Even more complex – multiplying a matrix by a vector

To illustrate the basic idea of this more or less loop-free programming style, let us have a look at another example program, which implements a matrix-vector multiplication word in 5:

5> : inner+{u} '+ reduce ;
5> : mv* 1 compress '* apply 'inner+ apply ;
5> [[1 2 3][4 5 6][7 8 9]] [10 11 12] 
5> mv* .
[   68   167   266  ]

The main word is mv* (short for matrix-vector-multiplication), which expects a vector on TOS and a matrix in the element below TOS. As an initial step, the vector found in TOS is enclosed in another vector yielding a vector of the form [[ ... ]]. Following this, the operator * is pushed onto the stack and then applied in an element-wise fashion along the first axis of the matrix and vector found in the two top-most stack elements by means of the apply-function. This yields a vector with all partial products of the desired matrix-vector product. Applying a special user-defined word inner+ will then reduce these partial products by adding them together. Note that this word definition differs from a simple user-defined word as described in the preceding sections by specifying {u} after the name of the word to be defined. This tells the interpreter that the word to be defined will be a unary word, which will be handled in exactly the same way as a built-in unary operator. Otherwise, it would not have been possible to apply this word to all elements of the resulting structure along its first axis using the apply function.

Conclusion

5 is a rather powerful array language and supports a highly interactive style of programming due to the features inherited from Forth. Since the basic data structures that 5 operates on are nested arrays, many problems can be solved without the need for explicit loops or complex conditionals, as the preceding examples have shown. Since I have 5 running on my OpenVMS system, I do not miss VAX APL any longer since 5 brings nearly all of the power of APL to my system without the need for costly third-party software, etc.

Nevertheless, 5 is still a work in progress.  Although the set of operators and functions which are implemented at the time of writing this journal is rather large, there may be problems that may require extensions to the language. In many cases, these extensions can be incorporated in the standard library stdlib.5 or the mathematical library mathlib.5, which are both part of the 5 distribution kit.
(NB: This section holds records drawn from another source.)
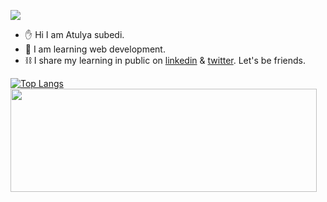 ![](https://pbs.twimg.com/profile_banners/1554412755738071047/1667469715/600x200)

- ✋ Hi I am Atulya subedi.
- 📖 I am learning web development. 
- ⛓ I share my learning in public on [linkedin](https://www.linkedin.com/in/atul-subedi-475563247/) & [twitter](https://twitter.com/atulsubedi15). Let's be friends.

<p>

[![Top Langs](https://github-readme-stats.vercel.app/api/top-langs/?username=atulsubedi&layout=compact)]()
  <img align="left" width="490" height="165" src="https://github-readme-stats.vercel.app/api?username=atulsubedi&show_icons=true&hide_border=false&line_height=20&title_color=f69673&icon_color=1b93c9&show_owner=true"/>
 
</p>
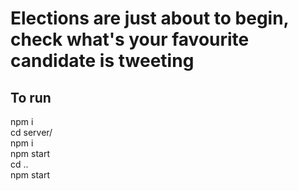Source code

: # Elections are just about to begin, check what's your favourite candidate is tweeting

## To run <br>

npm i <br/>
cd server/ <br/>
npm i <br/>
npm start <br/>
cd .. <br/>
npm start <br/>
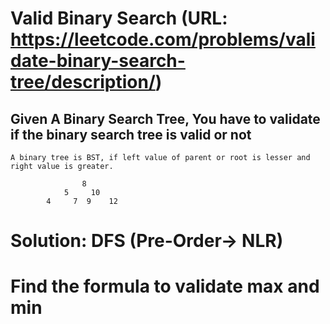 # Valid Binary Search (URL: https://leetcode.com/problems/validate-binary-search-tree/description/)

## Given A Binary Search Tree, You have to validate if the binary search tree is valid or not

`A binary tree is BST, if left value of parent or root is lesser and right value is greater.`

                    8
                5     10
            4     7  9    12

# Solution: DFS (Pre-Order-> NLR)
# Find the formula to validate max and min            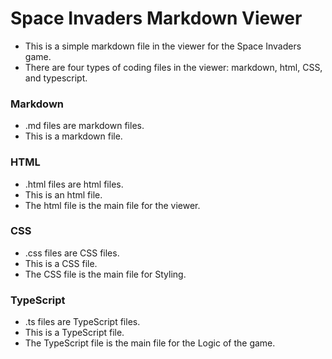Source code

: <!-- Space Invaders Markdown Viewer -->

# Space Invaders Markdown Viewer

-   This is a simple markdown file in the viewer for the Space Invaders game.
-   There are four types of coding files in the viewer: markdown, html, CSS, and typescript.

### Markdown

-   .md files are markdown files.
-   This is a markdown file.

### HTML

-   .html files are html files.
-   This is an html file.
-   The html file is the main file for the viewer.

### CSS

-   .css files are CSS files.
-   This is a CSS file.
-   The CSS file is the main file for Styling.

### TypeScript

-   .ts files are TypeScript files.
-   This is a TypeScript file.
-   The TypeScript file is the main file for the Logic of the game.
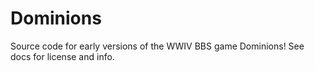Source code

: # Dominions
Source code for early versions of the WWIV BBS game Dominions! See docs for license and info.
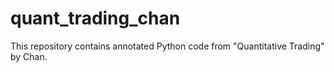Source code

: # quant_trading_chan
This repository contains annotated Python code from "Quantitative Trading" by Chan.
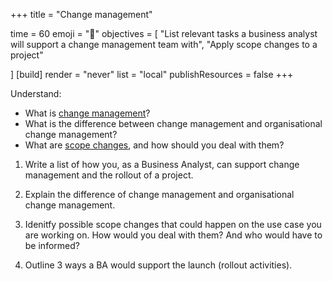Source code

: +++
title = "Change management"

time = 60
emoji = "🤖"
objectives = [
    "List relevant tasks a business analyst will support a change management team with",
    "Apply scope changes to a project"

]
[build]
  render = "never"
  list = "local"
  publishResources = false
+++

Understand:
- What is [change management](https://youtu.be/wxVgd8h1svU?si=3ckqHAce9mg_zzhA)? 
- What is the difference between change management and organisational change management?
- What are [scope changes](https://www.lucidchart.com/blog/scope-change-management), and how should you deal with them?
 
1. Write a list of how you, as a Business Analyst, can support change management and the rollout of a project.

2. Explain the difference of change management and organisational change management.

3. Idenitfy possible scope changes that could happen on the use case you are working on. How would you deal with them? And who would have to be informed?

4. Outline 3 ways a BA would support the launch (rollout activities).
If this is not feasible for a particular problem, it is rather easy to extend the interpreter itself.

If you like what you have been introduced to in this paper and are interested in learning more, please feel cordially invited to participate in the development efforts of 5. The next steps of the development team will involve the addition of new words in the libraries, enhancing the documentation (a quick reference guide is currently being written, in addition to the rather complete introductory documents), and the development of a stable regression test suite to facilitate further developments, etc. 

For more information

Contact the author at ulmann@vaxman.de.

^[1] Cf. http://www.aplusdev.org.

^[2] The author would like to thank Mr. Thomas Kratz who did most of this second implementation.

^[3] This, of course, assumes that the interpreter resides in a directory called [5] located on the disk DISK$SOFTWARE – adapt this definition to suit your local situation.

^[4] Note that word definitions which are made in interactive mode have to fit in a single line! This example is taken from a file which was executed by the 5 interpreter.